Aslında toplumsal asosyallik denilen olayın temel dayanağı da burada yatıyor. İnsanımız içinde bulunduğu bu durumu, yukarıda özetlediğim sürece dayalı olarak yaşıyor. Kişisel ilişkilerin ve sosyal iletişimin şekillendiği yaşlarda eksik kalan her ilişki, insanımızı asosyal yapmak için yeterli bir durum oluyor. En verimli dönemlerini, insanlarla bilgi ve fikir alışverişi içinde olmadan, tamamen sanal ortamlarda geçiren insanlar, gençlik yıllarında ve daha sonrasında asosyalliğin pençesinden kurtulamıyor.
Asosyalliği kelime anlamı olarak merak edenler için bakmak gerekirse; asosyallik; kişinin sosyal çevresi ile yeterince ve kaliteli bir şekilde etkileşim içerisine girememesi olarak tanımlanır. Asosyal insanlar; etrafında olan biten olaylara ve çevresindeki insanlara karşı tepkisiz ve umursamaz davranışlar sergiler. Karşı cinsiyle iletişim kurmakta da başarısız olan asosyaller, bilgisayar ve internet başında çok fazla zaman geçirme, odalarına kapanma, dış dünyaya tepkisiz kalma ve ebeveynleriyle iletişim kurmakta pasif davranma gibi özelliklere sahiptir.

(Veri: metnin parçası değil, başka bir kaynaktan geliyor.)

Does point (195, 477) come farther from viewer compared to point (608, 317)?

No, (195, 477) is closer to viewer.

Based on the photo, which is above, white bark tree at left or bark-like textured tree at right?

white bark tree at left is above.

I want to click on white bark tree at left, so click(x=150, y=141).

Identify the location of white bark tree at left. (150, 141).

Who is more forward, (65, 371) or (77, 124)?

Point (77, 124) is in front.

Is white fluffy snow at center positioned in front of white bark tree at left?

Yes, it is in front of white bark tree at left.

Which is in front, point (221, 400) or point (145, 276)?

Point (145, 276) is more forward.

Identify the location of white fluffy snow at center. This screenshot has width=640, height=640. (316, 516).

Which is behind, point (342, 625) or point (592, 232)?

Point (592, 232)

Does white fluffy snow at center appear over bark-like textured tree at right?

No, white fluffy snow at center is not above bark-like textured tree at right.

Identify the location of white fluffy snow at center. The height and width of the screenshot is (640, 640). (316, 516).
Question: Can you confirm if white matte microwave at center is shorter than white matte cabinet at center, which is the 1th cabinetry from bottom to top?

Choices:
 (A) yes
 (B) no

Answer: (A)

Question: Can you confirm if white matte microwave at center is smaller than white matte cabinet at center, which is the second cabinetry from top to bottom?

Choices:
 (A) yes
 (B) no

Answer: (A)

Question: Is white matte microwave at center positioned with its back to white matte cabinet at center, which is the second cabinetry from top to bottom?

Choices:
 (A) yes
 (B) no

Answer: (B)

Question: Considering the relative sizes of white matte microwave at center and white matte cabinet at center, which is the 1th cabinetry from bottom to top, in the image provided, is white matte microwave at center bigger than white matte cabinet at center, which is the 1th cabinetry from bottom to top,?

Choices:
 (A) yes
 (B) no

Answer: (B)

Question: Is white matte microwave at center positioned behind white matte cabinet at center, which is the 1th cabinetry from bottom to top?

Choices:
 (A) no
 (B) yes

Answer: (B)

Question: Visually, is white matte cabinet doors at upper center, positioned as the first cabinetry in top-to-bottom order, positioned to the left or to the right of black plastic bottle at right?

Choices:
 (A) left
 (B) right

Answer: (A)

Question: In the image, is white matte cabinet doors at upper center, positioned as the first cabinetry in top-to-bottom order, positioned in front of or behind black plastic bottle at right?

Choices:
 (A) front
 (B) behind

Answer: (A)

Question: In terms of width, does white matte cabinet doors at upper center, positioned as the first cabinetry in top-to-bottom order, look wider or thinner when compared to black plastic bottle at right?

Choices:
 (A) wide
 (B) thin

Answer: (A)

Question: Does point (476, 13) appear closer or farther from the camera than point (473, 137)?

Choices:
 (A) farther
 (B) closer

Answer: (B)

Asosyallik problemi olan gençlerimizi, bu durumdan kurtulmaları için;
Arkadaş ve akraba çevreleriyle iletişim kurmaya teşvik etmek, Tüm gün odaya veya eve kapanmak yerine, dışarı çıkıp diğer insanlarla etkileşim içerisine girmeleri için ortam oluşturmak, Sıcak ve samimi insanlardan oluşan grup etkinliklerine katılmalarını teşvik ederek özgüven kazanmalarını sağlamak, Bilgisayar başında geçirdikleri süreleri azaltmalarını sağlamak ve online oyun gruplarından olabildiğince uzak kalmalarını sağlamakFaydalı olacaktır.
İnsan soysal bir varlıktır ve kendi sınırları içerisinde özgür yaşamak için yaratılmıştır. Onu henüz bebeklik ve çocukluk çağlarında özgürlüklerini ellerinden alan alışkanlıklara mahkûm ederseniz, ilerleyen yaşlarında bu duruma tepki olarak asosyal ve iletişim sorunu yaşayan bireyler olmaya son derece yatkın olacaktır. Bunun neticesinde de, asosyal toplumların ortaya çıkması kaçınılmaz olacaktır.